The program that Corboz will set up using the grant is called State-of-the-art Simulations of Quantum Many-body Systems with the Next-generation Tensor Network Algorithms. Consolidator Grants are intended for researchers who obtained their PhDs 7 to 12 years ago. The grants enable the researchers to consolidate their position as independent researchers.
Elementary building blocks at the smallest scales – atoms, molecules or even smaller elementary particles – sometimes cause effects that are only visible at much larger scales of materials. This effect is known in physics as emergence. Understanding the emergent phenomena in quantum mechanical many-body systems with strong interactions is one of the key challenges for physicists. A famous example is superconductivity at high temperatures (where ‘high’ is still 100-200 degrees below zero on the Celsius scale), an effect which was discovered experimentally more than 30 years ago, but for which the detailed explanation is still one of the biggest puzzles in physics.

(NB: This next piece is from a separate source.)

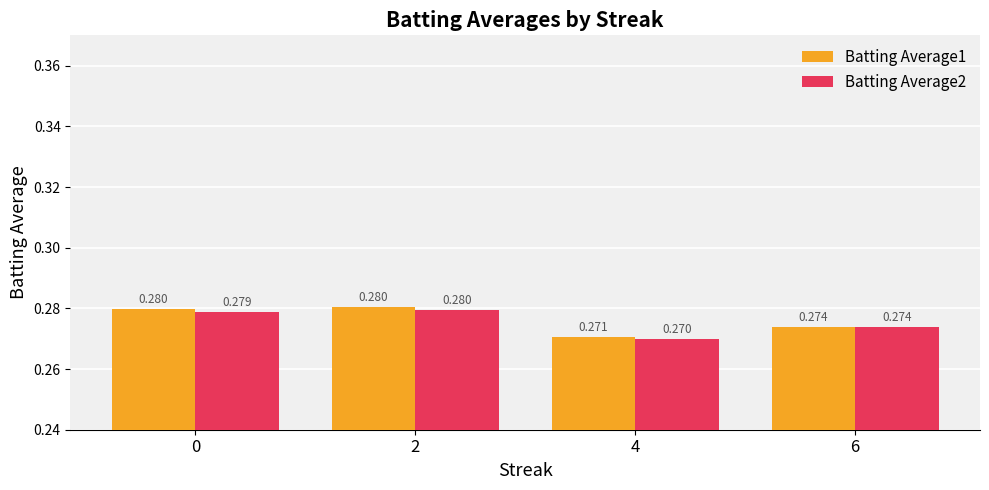

What are all the series names shown in the legend?

Batting Average1, Batting Average2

Another prominent example is systems of interacting particles with spin, relevant for certain classes of materials that show a variety of magnetic phenomena. The same systems give rise to novel exotic states of matter called quantum spin liquids. The accurate study of all these systems is in general very challenging, in particular because standard numerical approaches often fail. In recent years, substantial progress has been achieved with numerical approaches based on ideas from quantum information theory: the ‘tensor network methods’ in the title of Corboz’s proposal. The goal of his project is to develop the next generation of tensor network methods, and to use these methods to shed new light on all sorts of challenging open problems, including high-temperature superconductivity, quantum spin liquids, and other novel states of matter.